[MATERIAL PROVIDED Boundary: Start]
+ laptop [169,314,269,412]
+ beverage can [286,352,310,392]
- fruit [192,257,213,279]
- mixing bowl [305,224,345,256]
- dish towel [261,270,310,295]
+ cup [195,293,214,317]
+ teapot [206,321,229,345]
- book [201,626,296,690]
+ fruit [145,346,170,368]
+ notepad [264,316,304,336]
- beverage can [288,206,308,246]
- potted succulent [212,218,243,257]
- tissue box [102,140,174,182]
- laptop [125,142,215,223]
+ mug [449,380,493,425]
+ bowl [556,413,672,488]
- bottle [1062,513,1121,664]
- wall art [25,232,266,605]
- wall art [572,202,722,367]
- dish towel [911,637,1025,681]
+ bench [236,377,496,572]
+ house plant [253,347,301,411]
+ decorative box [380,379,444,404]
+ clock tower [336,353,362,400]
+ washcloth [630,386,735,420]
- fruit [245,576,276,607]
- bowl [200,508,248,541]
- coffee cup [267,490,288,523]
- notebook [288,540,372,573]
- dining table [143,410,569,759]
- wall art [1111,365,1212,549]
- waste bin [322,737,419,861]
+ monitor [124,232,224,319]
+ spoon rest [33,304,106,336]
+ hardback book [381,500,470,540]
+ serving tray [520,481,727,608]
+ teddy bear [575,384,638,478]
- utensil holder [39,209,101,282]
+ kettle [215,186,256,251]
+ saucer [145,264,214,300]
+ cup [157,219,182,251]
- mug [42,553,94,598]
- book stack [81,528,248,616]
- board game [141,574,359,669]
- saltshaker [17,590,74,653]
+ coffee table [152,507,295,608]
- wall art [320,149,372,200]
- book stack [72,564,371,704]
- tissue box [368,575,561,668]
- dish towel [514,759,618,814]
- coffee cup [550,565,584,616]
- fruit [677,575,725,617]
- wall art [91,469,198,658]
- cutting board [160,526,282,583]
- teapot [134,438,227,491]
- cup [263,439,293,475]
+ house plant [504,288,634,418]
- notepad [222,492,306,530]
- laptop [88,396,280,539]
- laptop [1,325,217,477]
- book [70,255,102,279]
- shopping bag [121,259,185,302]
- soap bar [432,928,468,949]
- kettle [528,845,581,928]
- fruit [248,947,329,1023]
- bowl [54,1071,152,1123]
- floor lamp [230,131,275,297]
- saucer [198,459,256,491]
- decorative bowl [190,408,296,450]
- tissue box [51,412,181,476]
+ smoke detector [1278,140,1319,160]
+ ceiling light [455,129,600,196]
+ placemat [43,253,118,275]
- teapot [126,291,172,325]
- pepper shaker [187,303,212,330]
[MATERIAL PROVIDED Boundary: End]
• _WHAT IS BEING ASKED_: Transcribe the entries exactly.

• _WRITTEN RESPONSE_:
+ laptop [169,314,269,412]
+ beverage can [286,352,310,392]
- fruit [192,257,213,279]
- mixing bowl [305,224,345,256]
- dish towel [261,270,310,295]
+ cup [195,293,214,317]
+ teapot [206,321,229,345]
- book [201,626,296,690]
+ fruit [145,346,170,368]
+ notepad [264,316,304,336]
- beverage can [288,206,308,246]
- potted succulent [212,218,243,257]
- tissue box [102,140,174,182]
- laptop [125,142,215,223]
+ mug [449,380,493,425]
+ bowl [556,413,672,488]
- bottle [1062,513,1121,664]
- wall art [25,232,266,605]
- wall art [572,202,722,367]
- dish towel [911,637,1025,681]
+ bench [236,377,496,572]
+ house plant [253,347,301,411]
+ decorative box [380,379,444,404]
+ clock tower [336,353,362,400]
+ washcloth [630,386,735,420]
- fruit [245,576,276,607]
- bowl [200,508,248,541]
- coffee cup [267,490,288,523]
- notebook [288,540,372,573]
- dining table [143,410,569,759]
- wall art [1111,365,1212,549]
- waste bin [322,737,419,861]
+ monitor [124,232,224,319]
+ spoon rest [33,304,106,336]
+ hardback book [381,500,470,540]
+ serving tray [520,481,727,608]
+ teddy bear [575,384,638,478]
- utensil holder [39,209,101,282]
+ kettle [215,186,256,251]
+ saucer [145,264,214,300]
+ cup [157,219,182,251]
- mug [42,553,94,598]
- book stack [81,528,248,616]
- board game [141,574,359,669]
- saltshaker [17,590,74,653]
+ coffee table [152,507,295,608]
- wall art [320,149,372,200]
- book stack [72,564,371,704]
- tissue box [368,575,561,668]
- dish towel [514,759,618,814]
- coffee cup [550,565,584,616]
- fruit [677,575,725,617]
- wall art [91,469,198,658]
- cutting board [160,526,282,583]
- teapot [134,438,227,491]
- cup [263,439,293,475]
+ house plant [504,288,634,418]
- notepad [222,492,306,530]
- laptop [88,396,280,539]
- laptop [1,325,217,477]
- book [70,255,102,279]
- shopping bag [121,259,185,302]
- soap bar [432,928,468,949]
- kettle [528,845,581,928]
- fruit [248,947,329,1023]
- bowl [54,1071,152,1123]
- floor lamp [230,131,275,297]
- saucer [198,459,256,491]
- decorative bowl [190,408,296,450]
- tissue box [51,412,181,476]
+ smoke detector [1278,140,1319,160]
+ ceiling light [455,129,600,196]
+ placemat [43,253,118,275]
- teapot [126,291,172,325]
- pepper shaker [187,303,212,330]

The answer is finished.